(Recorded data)
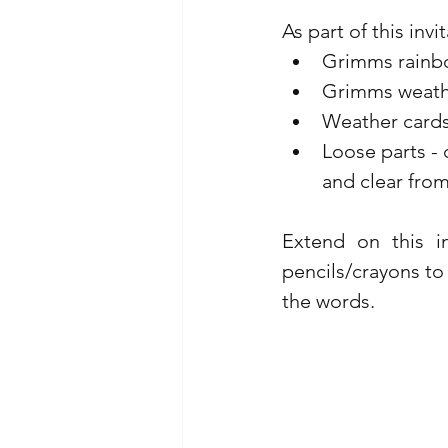
As part of this invi
Grimms rainbo
Grimms weather
Weather cards
Loose parts - 
and clear fro
Extend on this i
pencils/crayons to
the words.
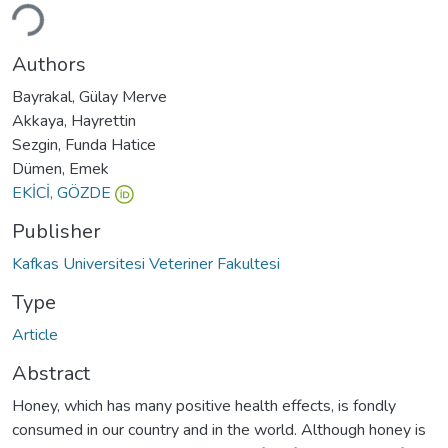
ading...
Authors
Bayrakal, Gülay Merve
Akkaya, Hayrettin
Sezgin, Funda Hatice
Dümen, Emek
EKİCİ, GÖZDE
Publisher
Kafkas Universitesi Veteriner Fakultesi
Type
Article
Abstract
Honey, which has many positive health effects, is fondly
consumed in our country and in the world. Although honey is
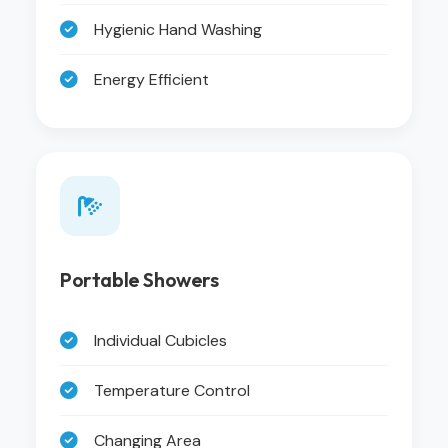
Hygienic Hand Washing
Energy Efficient
Portable Showers
Individual Cubicles
Temperature Control
Changing Area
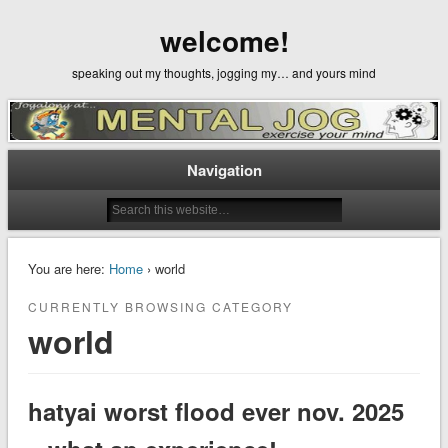
welcome!
speaking out my thoughts, jogging my… and yours mind
Navigation
You are here:
Home
› world
CURRENTLY BROWSING CATEGORY
world
hatyai worst flood ever nov. 2025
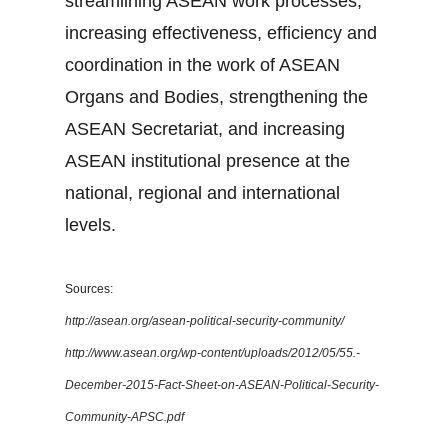
streamlining ASEAN work processes,
increasing effectiveness, efficiency and
coordination in the work of ASEAN
Organs and Bodies, strengthening the
ASEAN Secretariat, and increasing
ASEAN institutional presence at the
national, regional and international
levels.
Sources:
http://asean.org/asean-political-security-community/
http://www.asean.org/wp-content/uploads/2012/05/55.-
December-2015-Fact-Sheet-on-ASEAN-Political-Security-
Community-APSC.pdf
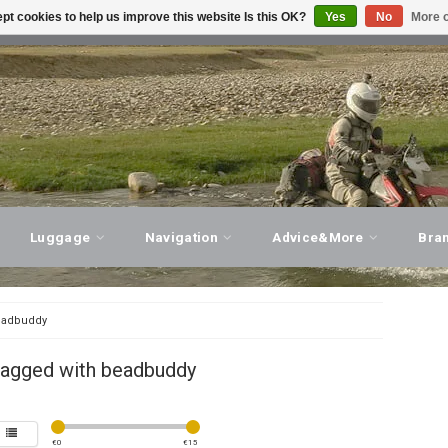
pt cookies to help us improve this website Is this OK?
Yes
No
More o
T ADVICE, PERSONAL SERVICE!
VISIT OUR STORE
Luggage
Navigation
Advice&More
Bra
adbuddy
tagged with beadbuddy
€
0
€
15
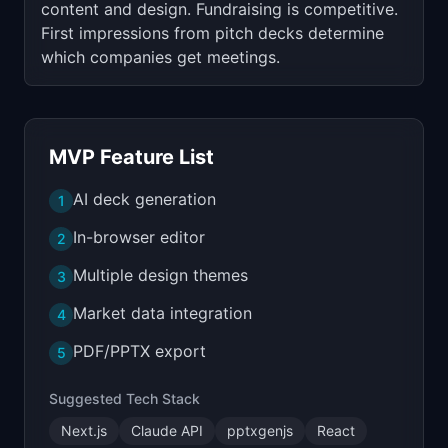
content and design. Fundraising is competitive.
First impressions from pitch decks determine
which companies get meetings.
MVP Feature List
AI deck generation
1
In-browser editor
2
Multiple design themes
3
Market data integration
4
PDF/PPTX export
5
Suggested Tech Stack
Next.js
Claude API
pptxgenjs
React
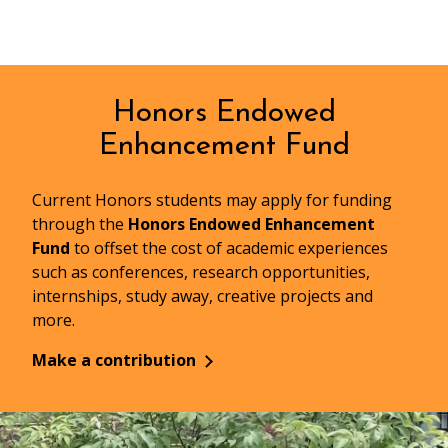
Honors Endowed
Enhancement Fund
Current Honors students may apply for funding
through the
Honors Endowed Enhancement
Fund
to offset the cost of academic experiences
such as conferences, research opportunities,
internships, study away, creative projects and
more.
Make a contribution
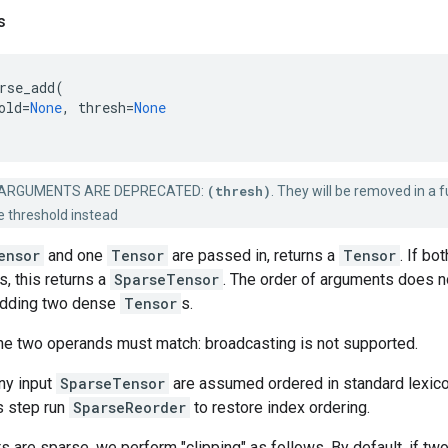
s
rse_add
(
old
=
None
,
thresh
=
None
ARGUMENTS ARE DEPRECATED:
(thresh)
. They will be removed in a f
e threshold instead
ensor
and one
Tensor
are passed in, returns a
Tensor
. If bo
s, this returns a
SparseTensor
. The order of arguments does no
adding two dense
Tensor
s.
he two operands must match: broadcasting is not supported.
ny input
SparseTensor
are assumed ordered in standard lexicogr
s step run
SparseReorder
to restore index ordering.
s are sparse, we perform "clipping" as follows. By default, if t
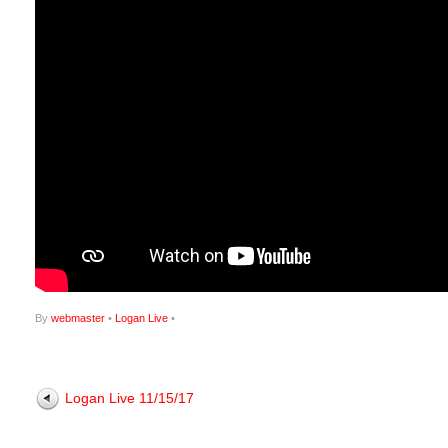
By
webmaster
•
Logan Live
•
Logan Live 11/15/17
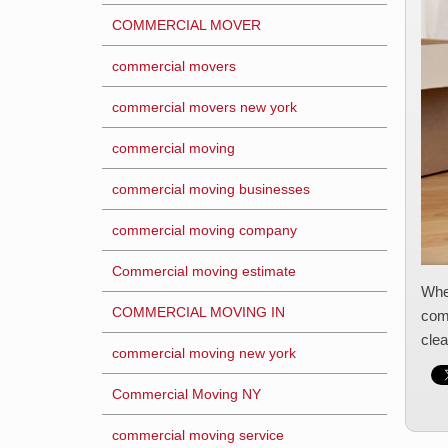
COMMERCIAL MOVER
commercial movers
commercial movers new york
commercial moving
commercial moving businesses
commercial moving company
Commercial moving estimate
When
COMMERCIAL MOVING IN
comp
clea
commercial moving new york
Commercial Moving NY
commercial moving service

Exercise aim.
Repeat the records above exactly, from the first line through the line containing "coordination in the work of ASEAN", and leave out the pictures.

Answer below.
As part of this invi
Grimms rainbo
Grimms weather
Weather cards
Loose parts - 
and clear fro
Extend on this i
pencils/crayons to
the words.
ading...
Authors
Bayrakal, Gülay Merve
Akkaya, Hayrettin
Sezgin, Funda Hatice
Dümen, Emek
EKİCİ, GÖZDE
Publisher
Kafkas Universitesi Veteriner Fakultesi
Type
Article
Abstract
Honey, which has many positive health effects, is fondly
consumed in our country and in the world. Although honey is
Hygienic Hand Washing
Energy Efficient
Portable Showers
Individual Cubicles
Temperature Control
Changing Area
welcome!
speaking out my thoughts, jogging my… and yours mind
Navigation
You are here:
Home
› world
CURRENTLY BROWSING CATEGORY
world
hatyai worst flood ever nov. 2025
streamlining ASEAN work processes,
increasing effectiveness, efficiency and
coordination in the work of ASEAN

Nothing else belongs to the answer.